====== Data shown ======
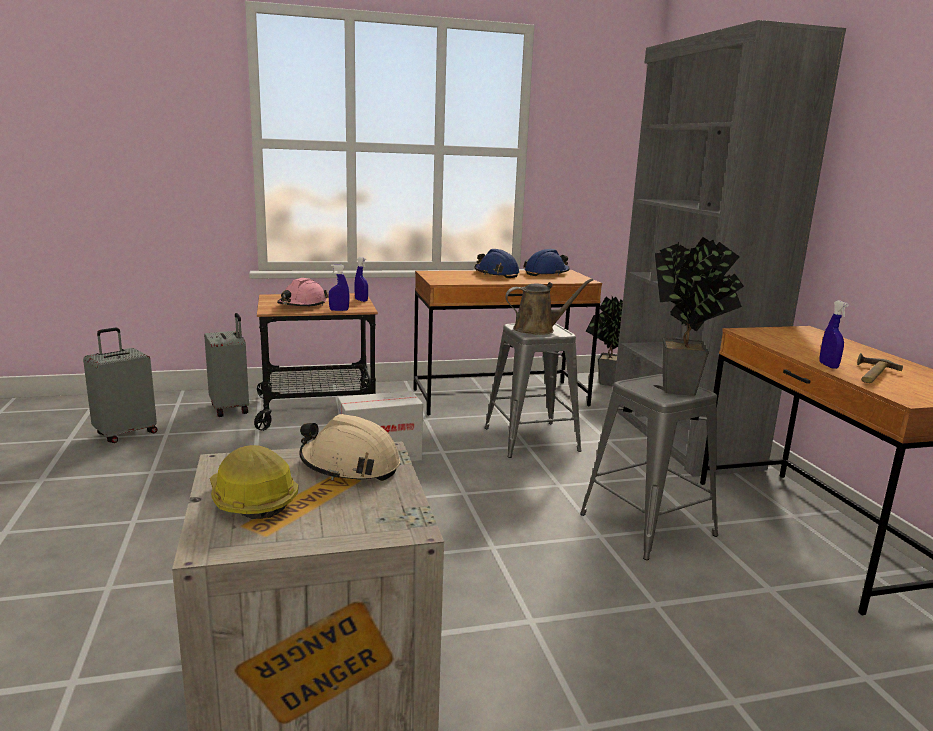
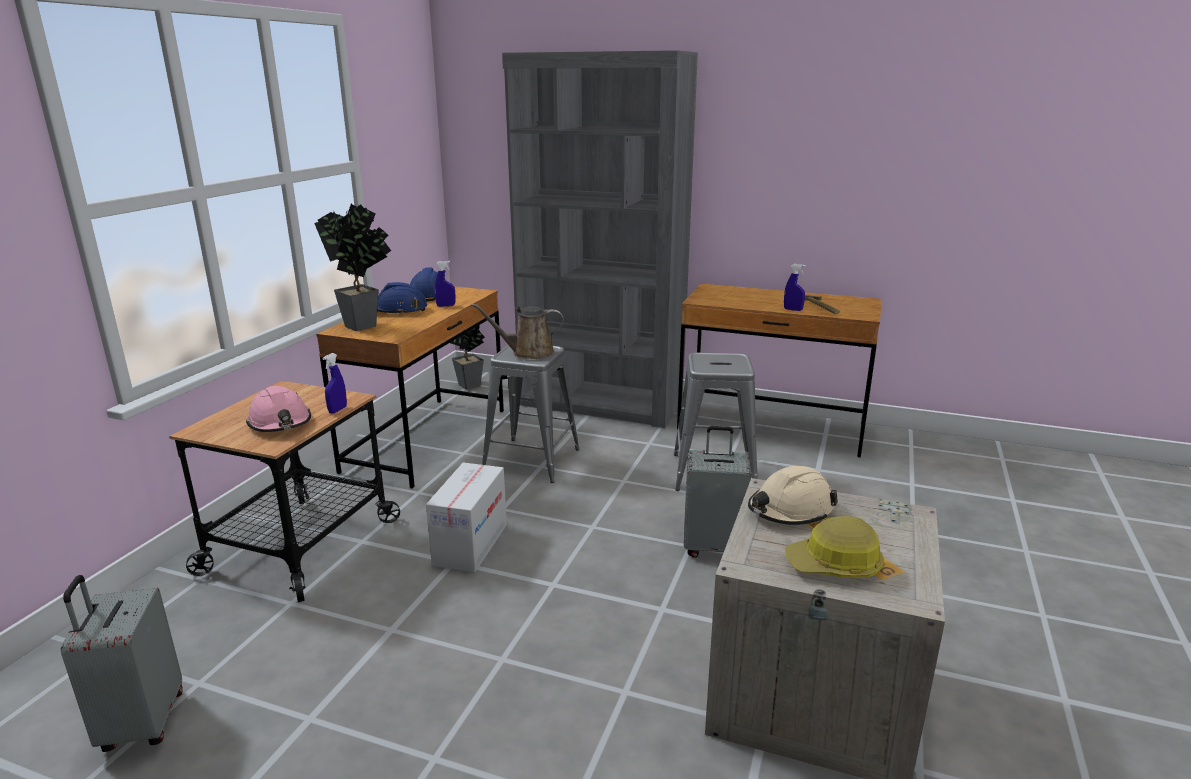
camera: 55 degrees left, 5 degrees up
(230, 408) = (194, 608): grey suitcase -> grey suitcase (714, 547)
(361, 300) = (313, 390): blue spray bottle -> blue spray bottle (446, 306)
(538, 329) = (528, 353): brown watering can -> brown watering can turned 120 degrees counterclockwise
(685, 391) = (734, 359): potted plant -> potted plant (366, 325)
======
====== Data shown ======
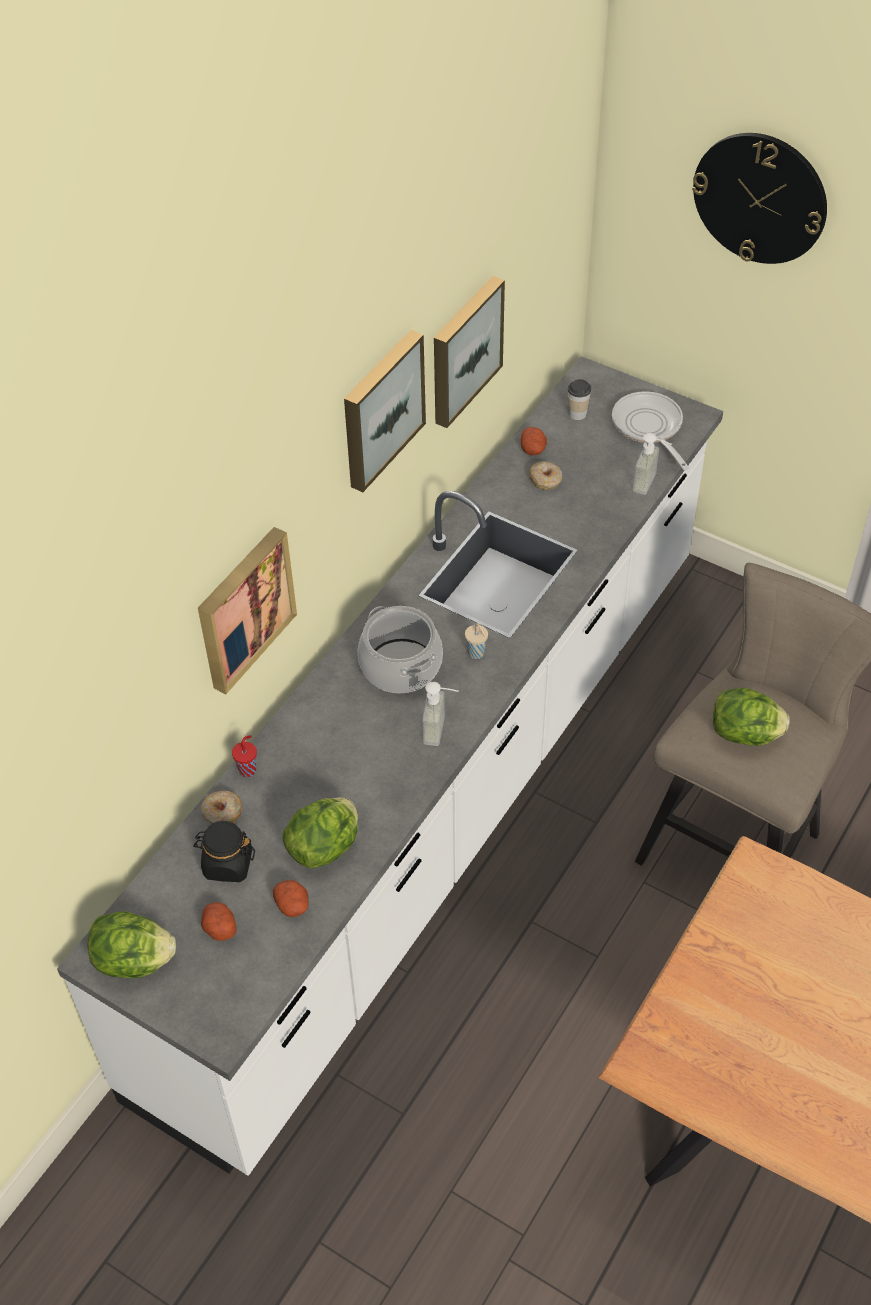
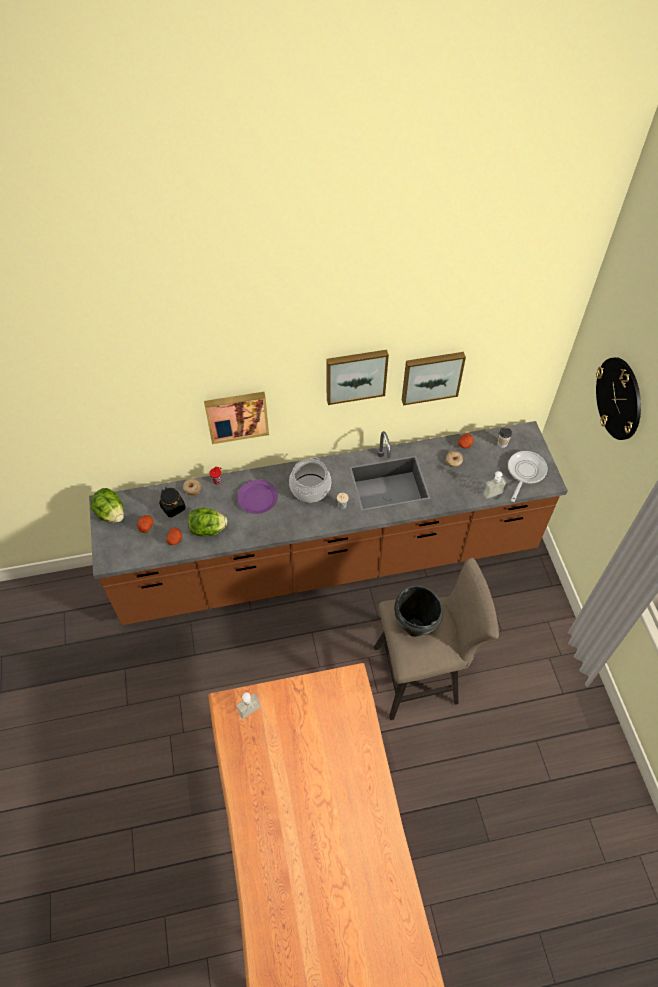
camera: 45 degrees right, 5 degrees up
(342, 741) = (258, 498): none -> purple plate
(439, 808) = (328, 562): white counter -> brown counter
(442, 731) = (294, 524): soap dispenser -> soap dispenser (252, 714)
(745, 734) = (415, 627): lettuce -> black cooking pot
======
### Task goal
Reproduce, word for word and in full, only the lines above that start at the line with "(442, 731) = (294, 524): soap" and run through the line with "(745, 734) = (415, 627): lettuce", both ends included.

### Result
(442, 731) = (294, 524): soap dispenser -> soap dispenser (252, 714)
(745, 734) = (415, 627): lettuce -> black cooking pot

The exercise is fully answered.